Paper review: A Reliable Multicast Framework for Light-weight Sessions and Application Level Framing

Reviewer: Hanlin D. Qian

IP Multicast presents many new problems that are not present in unicast. These problems include but are not limited to the following:

Because there is only one sender but multiple receivers in IP Multicast, ACKs from many receivers can have an implosion effect on the sender.
If the sender is responsible for delivery reliability, like in traditional TCP, then the burden becomes huge in multicast when it's necessary to track many receivers.
It is difficult to obtain the set of all the receivers, especially users can join or leave a multicast group at will.
The round-trip time is increasingly difficult to calculate because there are multiple receivers that are at different number of hops of distance away from the sender. Therefore, congestion control calculations become hard to make without available RTT.

The paper describes Scalable Reliable Mulicast (SRM), a basic but operational multicast framework. This framework was designed and implemented with the needs of an application called wb, the LBNL network whiteboard, which is a network conferencing tool that provides a distributed whiteboard. Below are some main ideasbehind the design of this framework. Note that there a lot of these, and because of space contraint, I'm only including the important ideas.

Each member of the group is individually responsible for detecting loss and requesting retranmission.
To prevent an implosion of control packets sent back to the sender, the packets are sent multicast so that other receivers will not send any control packets if they detect a control packet with the same information already sent by one receiver.
A timeout value is set to help determine how long the receiver waits before it sends a request to the sender for retransmission. The timer value is determined as a function of the distance from the sender to the receiver. In particular, a receiver closer to the sender times out before other receivers farther away.
There is a tradeoff between duplicate requests and the length of the delay before a request is sent and full-filled.
The parameters C1 and C2 are two crucial values in the forementioned functions. There values can be manipulated to affect the balance between the delay and the number of duplicate requests.
Different network topologies affect the distances of receivers to the sender, relative to each other. Therefore, different assumptions must be made, and appropriate methods must be applied to accommodate different network topologies. These topologies include, but are not limited to, chains, stars, and trees. For chains, deterministic suppression is used to suppress duplicates. For stars, probabilistic suppression is used. For trees, both are used.
The algorithms can be used to modify C1 and C2 dynamically depending on the duplicate request value and the request delay value. This method can adjust the timer to be at an optimum tradeoff between request delay and the number of duplicate requests.

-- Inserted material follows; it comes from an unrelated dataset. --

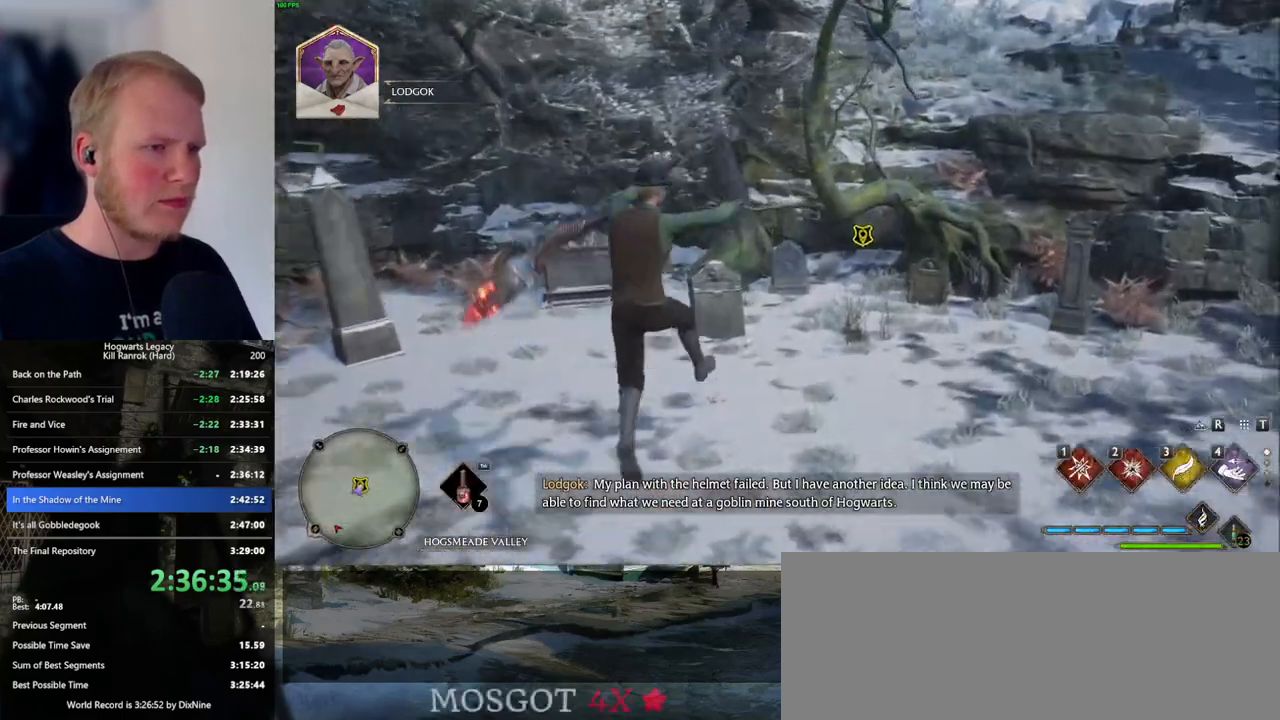
{"keys": ["f", "w"], "mouse": [], "events": [[133, "f", "down"], [183, "f", "up"], [300, "f", "down"], [367, "f", "up"], [450, "f", "down"]]}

I give this paper a rating of 4 for significant contribution. SRM is a multicast framework that is general enough to accommodate different kinds of applications. It leaves processing decisions, such as whether to sort the order of arriving packets, to the applications. This is a plus. This model is scalable and efficient. I think the authors have done a good job in laying out a working framework for IP Multicast. IP multicast is a very complicated problem, and SRM is a good place to start.

The methodology overall is quite convincing. The fact that SRM has already been implemented with wb means that it at least works. It is true that some of the testing is done only in simulations; however, the graphs clearly articulate how to reach the design goals of SRM.

One major limitation of SRM is that it is based on many of the assumptions of one application - wb. The authors to argue that SRM can scale to many different applications, but there is still a limitations from the design point of view of a single application so heavily influence the design of the framework. Another limitation is that the paper makes many assumptions that are true only if simplicity of the problem is assumed. For example, the paper ignores the possibility that the control packets themselves can be lost. Multicasting requests after a lost packet may result in further packet loss. Another major issue that this paper ignores is congestion control; much of the methodology in this paper, such as sending control packets multicast, may contribute to further congestion in the netork.

As the paper points out in section 10, future work needs to be done on scalable session messages, local recovery, and most importantly, congestion control.